The 700 Club with Pat Robertson


The Victorian Christmas Maestro

By Shannon Woodland
The 700 Club

CBN.comBeckon back to the days of old. Silent films are still a would-be movie director's fantasy. Radio, well, that is yet to be invented. And let's not even mention television. It's hard to believe that only a hundred years ago people had to entertain themselves.

JOHN DOAN: A lot of times people would have zithers or guitars or banjos.

SHANNON WOODLAND: What's a zither?

JOHN DOAN: The most famous of the zithers is the autoharp, an American invention, and this one is from 1882.

SHANNON WOODLAND (reporting): John Doan is more than a musician. He's an entertainer, a historian, and a storyteller.

JOHN DOAN: I've found so many interesting artifacts from this time that have a certain charm to them, and they all sort of tell a story about who we were.

(John plays "Hark the Herald Angels Sing" on the crankorgan.) This was one subtle way that it started to creep in, mechanical entertainment.

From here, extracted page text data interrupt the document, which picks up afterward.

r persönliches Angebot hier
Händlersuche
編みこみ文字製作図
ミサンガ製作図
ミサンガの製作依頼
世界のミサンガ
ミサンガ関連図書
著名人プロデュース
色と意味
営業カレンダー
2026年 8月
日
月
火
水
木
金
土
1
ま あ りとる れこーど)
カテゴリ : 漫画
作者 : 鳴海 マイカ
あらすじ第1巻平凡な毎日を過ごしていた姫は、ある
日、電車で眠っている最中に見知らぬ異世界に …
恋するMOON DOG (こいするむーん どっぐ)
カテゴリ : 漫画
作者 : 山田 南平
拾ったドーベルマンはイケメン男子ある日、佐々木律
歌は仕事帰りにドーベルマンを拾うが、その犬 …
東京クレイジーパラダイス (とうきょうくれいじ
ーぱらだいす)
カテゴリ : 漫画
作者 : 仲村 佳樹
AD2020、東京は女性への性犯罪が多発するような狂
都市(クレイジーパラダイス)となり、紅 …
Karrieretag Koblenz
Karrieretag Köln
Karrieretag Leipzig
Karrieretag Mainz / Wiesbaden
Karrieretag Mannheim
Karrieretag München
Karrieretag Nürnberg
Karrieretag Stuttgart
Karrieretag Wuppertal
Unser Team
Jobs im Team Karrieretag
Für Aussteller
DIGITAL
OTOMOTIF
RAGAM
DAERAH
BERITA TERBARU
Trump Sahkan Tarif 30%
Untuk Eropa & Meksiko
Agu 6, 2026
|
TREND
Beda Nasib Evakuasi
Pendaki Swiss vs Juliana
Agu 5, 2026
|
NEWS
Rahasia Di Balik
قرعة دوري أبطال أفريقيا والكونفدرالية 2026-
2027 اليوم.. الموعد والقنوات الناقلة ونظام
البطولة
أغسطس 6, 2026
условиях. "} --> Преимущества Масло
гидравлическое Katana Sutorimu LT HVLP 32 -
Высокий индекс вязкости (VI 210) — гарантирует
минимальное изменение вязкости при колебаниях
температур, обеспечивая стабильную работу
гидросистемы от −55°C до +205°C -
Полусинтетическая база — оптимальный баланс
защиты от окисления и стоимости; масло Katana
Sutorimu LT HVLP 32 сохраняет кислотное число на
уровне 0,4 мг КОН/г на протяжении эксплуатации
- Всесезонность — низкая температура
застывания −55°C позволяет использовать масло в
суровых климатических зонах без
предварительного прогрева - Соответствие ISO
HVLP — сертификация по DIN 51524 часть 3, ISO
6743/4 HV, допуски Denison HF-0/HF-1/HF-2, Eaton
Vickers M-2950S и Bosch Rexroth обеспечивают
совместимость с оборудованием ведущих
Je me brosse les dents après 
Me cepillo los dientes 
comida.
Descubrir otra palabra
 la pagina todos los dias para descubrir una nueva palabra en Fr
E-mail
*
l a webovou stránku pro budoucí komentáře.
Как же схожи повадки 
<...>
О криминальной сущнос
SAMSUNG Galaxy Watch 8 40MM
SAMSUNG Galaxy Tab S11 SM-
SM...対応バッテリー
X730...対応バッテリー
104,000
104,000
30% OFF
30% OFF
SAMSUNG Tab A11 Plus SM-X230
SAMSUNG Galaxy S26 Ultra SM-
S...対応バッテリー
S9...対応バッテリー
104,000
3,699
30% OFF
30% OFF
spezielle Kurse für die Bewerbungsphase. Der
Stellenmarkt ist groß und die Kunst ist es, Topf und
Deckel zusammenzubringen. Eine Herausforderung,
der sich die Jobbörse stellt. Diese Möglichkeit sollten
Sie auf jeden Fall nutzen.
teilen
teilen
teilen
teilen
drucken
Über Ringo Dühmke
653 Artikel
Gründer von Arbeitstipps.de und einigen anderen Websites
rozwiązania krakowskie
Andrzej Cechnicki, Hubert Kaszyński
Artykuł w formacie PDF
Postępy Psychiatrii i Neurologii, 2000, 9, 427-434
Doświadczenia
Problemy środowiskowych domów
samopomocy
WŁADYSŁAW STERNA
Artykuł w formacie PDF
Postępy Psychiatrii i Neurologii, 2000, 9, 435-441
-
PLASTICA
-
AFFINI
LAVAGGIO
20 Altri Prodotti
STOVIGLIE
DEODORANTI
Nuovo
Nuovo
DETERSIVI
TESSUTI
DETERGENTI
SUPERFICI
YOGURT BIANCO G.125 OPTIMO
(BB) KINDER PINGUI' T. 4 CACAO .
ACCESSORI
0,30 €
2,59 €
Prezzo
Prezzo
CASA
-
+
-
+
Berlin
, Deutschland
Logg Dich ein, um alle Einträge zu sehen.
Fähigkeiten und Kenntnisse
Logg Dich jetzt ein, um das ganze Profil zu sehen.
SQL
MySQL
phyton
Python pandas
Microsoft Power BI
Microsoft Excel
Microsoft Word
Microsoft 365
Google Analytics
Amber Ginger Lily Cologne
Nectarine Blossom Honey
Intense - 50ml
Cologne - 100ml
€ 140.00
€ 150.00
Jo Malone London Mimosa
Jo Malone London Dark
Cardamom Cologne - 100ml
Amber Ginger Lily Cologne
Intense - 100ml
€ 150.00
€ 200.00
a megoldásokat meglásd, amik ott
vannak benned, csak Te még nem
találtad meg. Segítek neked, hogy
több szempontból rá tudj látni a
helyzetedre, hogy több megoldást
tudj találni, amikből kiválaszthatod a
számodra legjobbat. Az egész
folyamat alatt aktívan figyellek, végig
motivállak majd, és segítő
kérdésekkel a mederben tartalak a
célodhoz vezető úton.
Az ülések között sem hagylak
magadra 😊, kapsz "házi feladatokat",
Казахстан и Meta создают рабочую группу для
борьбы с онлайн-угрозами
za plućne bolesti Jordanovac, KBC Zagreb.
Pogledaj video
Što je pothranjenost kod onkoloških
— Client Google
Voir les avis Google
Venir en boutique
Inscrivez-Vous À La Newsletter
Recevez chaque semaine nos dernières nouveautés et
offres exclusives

SHANNON WOODLAND: Except for the person who cranked because they were getting the aerobic workout!

SHANNON WOODLAND (reporting): John Doan is one of those accomplished musicians who makes music look so simple that even I wanted to learn. That's why he does what he does.

JOHN DOAN: This was the age of invention, and so there were all sorts of things created.

SHANNON WOODLAND: How many instruments do you play?

JOHN DOAN: Oh, these were something where anyone in the household could play.

SHANNON WOODLAND: I don't know about me, but you made it look easy.

JOHN DOAN: I'll play the very first American carol that gained widespread acceptance, "It Came upon a Midnight Clear".

SHANNON WOODLAND (reporting): John has never been one to keep all these instruments to himself. About 16 years ago, he began touring his Victorian Christmas program around the country, and it even aired on PBS in Portland, Oregon. John's album, Wrapped in White: Visions of Christmas Past is sure to strike a chord with many people's memories.

SHANNON WOODLAND: (after John plays "Go Tell It On The Mountain" on the banjo) What is it about music?

JOHN DOAN: It's something beyond words. It's nonverbal. It parodies our emotions. In that piece, 'Go tell it on the Mountain,' is jubilation, it's celebration. Go tell it on the mountain that Jesus Christ is born!

So many people have instruments in their attic from grandma, and that's a part of their heritage. They should pull them out and even try to play something on them.